Table 6 shows the number of participants experiencing any treatment emergent sign or symptom (TESS). No formal statistical tests were undertaken, and the results for each group seemed similar. Seven serious adverse events were reported, of which two (one in the placebo group and one in the melatonin group) were considered related to the study drug in a blinded assessment.
Table 6 Treatment emergent signs and symptoms (TESS) in study of effect of melatonin on sleep problems in children with neurodevelopmental disorders
Sixteen children (eight in each group) had a diagnosis of epilepsy before randomisation. Thirteen of these 16 children experienced seizures in the period between randomisation and the end of the study; none showed any deterioration in seizure control or emergence of a new seizure type during this period. No child developed seizures or a new diagnosis of epilepsy.
Tables 7 and 8 show the results of exploratory analyses
. The treatment effect was not modified by the presence of autism (P=0.85) or by the type of initial sleep disorder as reported by care givers for total sleep time (P=0.56) or sleep onset latency (autism P=0.56, sleep disorder P=0.43). Inclusion of age or weight in the models did not improve the fit. The magnitude of sleep onset latency as determined by baseline sleep diaries, however, modified the treatment effect for sleep onset latency such that melatonin had a greater effect in those with a greater problem of getting to sleep (P=0.009); this was not evident for total sleep time (P=0.19).

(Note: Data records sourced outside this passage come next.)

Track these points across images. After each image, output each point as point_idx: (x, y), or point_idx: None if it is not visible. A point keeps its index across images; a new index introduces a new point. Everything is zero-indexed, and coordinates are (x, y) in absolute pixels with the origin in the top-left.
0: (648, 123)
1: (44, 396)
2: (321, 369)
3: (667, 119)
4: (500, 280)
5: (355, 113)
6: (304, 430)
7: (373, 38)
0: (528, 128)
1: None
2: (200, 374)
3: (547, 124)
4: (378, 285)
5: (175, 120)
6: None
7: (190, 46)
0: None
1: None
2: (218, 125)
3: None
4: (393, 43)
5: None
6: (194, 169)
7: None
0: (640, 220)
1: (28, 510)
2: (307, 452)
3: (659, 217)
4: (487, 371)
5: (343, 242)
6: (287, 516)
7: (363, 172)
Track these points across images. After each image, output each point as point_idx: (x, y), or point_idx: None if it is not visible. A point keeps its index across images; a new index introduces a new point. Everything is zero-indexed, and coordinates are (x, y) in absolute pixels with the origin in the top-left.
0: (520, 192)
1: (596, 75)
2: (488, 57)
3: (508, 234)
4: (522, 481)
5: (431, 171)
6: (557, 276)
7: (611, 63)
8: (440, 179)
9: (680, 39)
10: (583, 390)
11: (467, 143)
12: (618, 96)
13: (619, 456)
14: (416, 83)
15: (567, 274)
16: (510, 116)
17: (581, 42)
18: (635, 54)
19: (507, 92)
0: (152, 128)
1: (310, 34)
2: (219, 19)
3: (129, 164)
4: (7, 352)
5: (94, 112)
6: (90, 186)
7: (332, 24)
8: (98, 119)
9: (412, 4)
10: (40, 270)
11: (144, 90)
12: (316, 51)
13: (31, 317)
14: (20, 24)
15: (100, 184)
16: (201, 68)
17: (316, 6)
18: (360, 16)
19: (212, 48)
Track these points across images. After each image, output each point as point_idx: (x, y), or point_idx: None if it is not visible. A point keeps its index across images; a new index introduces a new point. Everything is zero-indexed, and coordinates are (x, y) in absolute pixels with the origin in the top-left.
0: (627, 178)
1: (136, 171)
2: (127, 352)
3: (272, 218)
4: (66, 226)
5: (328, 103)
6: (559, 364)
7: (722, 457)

Table 7 Frequency and duration of night time awakenings and wake up time in study of effect of melatonin on sleep problems in children with neurodevelopmental disorders
Table 8 Exploratory regression models in study of effect of melatonin on sleep problems in children with neurodevelopmental disorders. Figures are estimates (95% confidence intervals)
No differences were observed between groups for change in average duration or frequency of night time awakenings.
Children woke 16.7 minutes earlier than at baseline after 12 weeks of treatment with melatonin, compared with children in the placebo group who woke an average of 10.9 minutes later than at baseline (table 7). The comparison between groups was significant (P<0.001), with children in the melatonin group waking on average 29.9 minutes earlier than children in the placebo group after adjustment for baseline (95% confidence interval 13.6 to 46.3).